Tuesday, April 17, 2007

More Thoughts on William Freehling: A Coda to the Footnotes

I feel somewhat guilty having criticized Professor Freehling in earlier posts. To make amends, I should emphasize that a review of the footnotes (I know, they're really endnotes) reveals an encyclopedic knowledge of both primary and secondary sources. Nor do titles appear solely for the sake of citing them. For example, several footnotes discuss and sometimes intelligently criticize books such as J. Mills Thornton's Politics and Power in a Slave Society, Lacy Ford's Origins of Southern Radicalism (both discussed here), William Barney's The Secessionist Impulse, and Charles Dew's Apostles of Disunion.
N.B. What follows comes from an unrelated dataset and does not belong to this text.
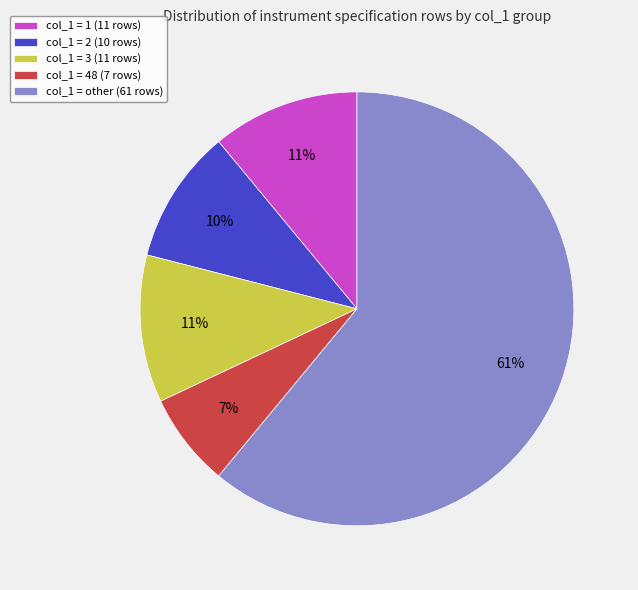

What is the smallest slice in the pie chart?

col_1 = 48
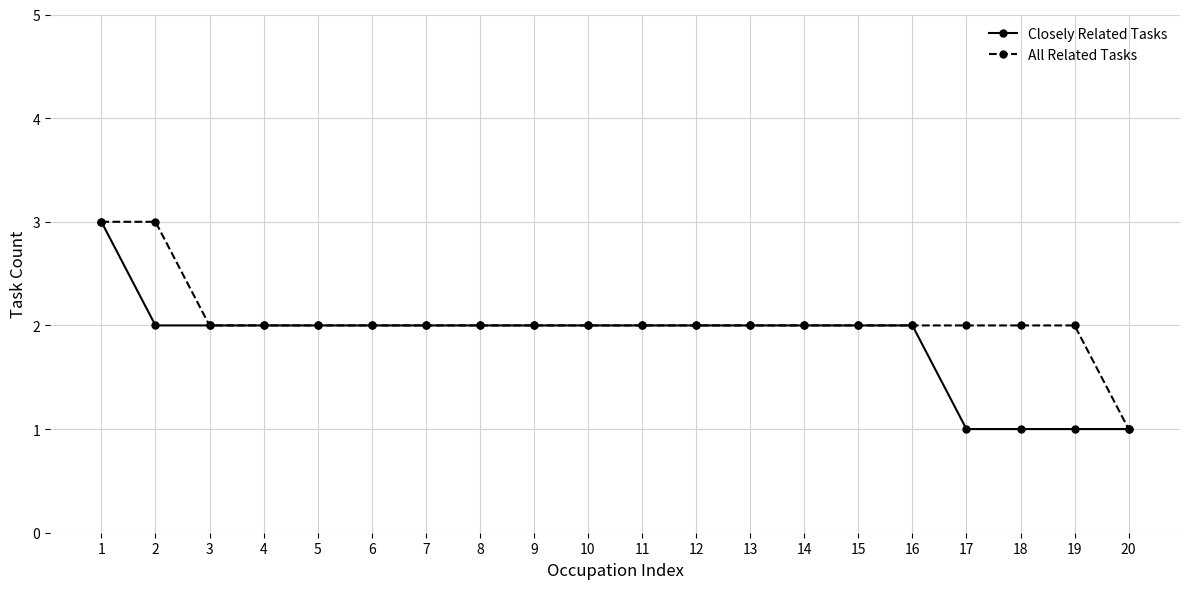

How many data points in Closely Related Tasks are less than 2?

4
A surprising number of footnotes (in addition to the one I discussed earlier) use the word "guess" or otherwise acknowledge that historical interpretation is an uncertain task.

Perhaps, then, it's best to say that, in order to appreciate The Road to Disunion II and how carefully Professor Freehling has considered the alternatives before reaching his conclusions, the footnotes are required reading.


  1. Anonymous8:58 AM

    Absolutely -- it's a much better read if you take the time to explore the footnotes.

    Also a few other state level books you may or may not be familiar with and would likely enjoy....

    Marc Kruman's "Parties and Politics in NC", James M. Woods' "Rebellion and Realignment: Arkansas Road to Secession". I think you alluded to Daniel Crofts' "Reluctant Confedertates" which covers TN and VA in an earlier post, but maybe not.

  2. I appreciate your taking the time to comment. Thanks!

    I have mentioned Daniel Crofts' excellent book, and I have high regard for Marc Kruman's NC volume as well. The studies of individual states, and of sections of individual states, demonstrate why it is so difficult to discuss Civil War causation in broad terms -- the devil is in the details, as they say.

    I don't know the Woods Arkansas book, but on the list it goes! Thanks again.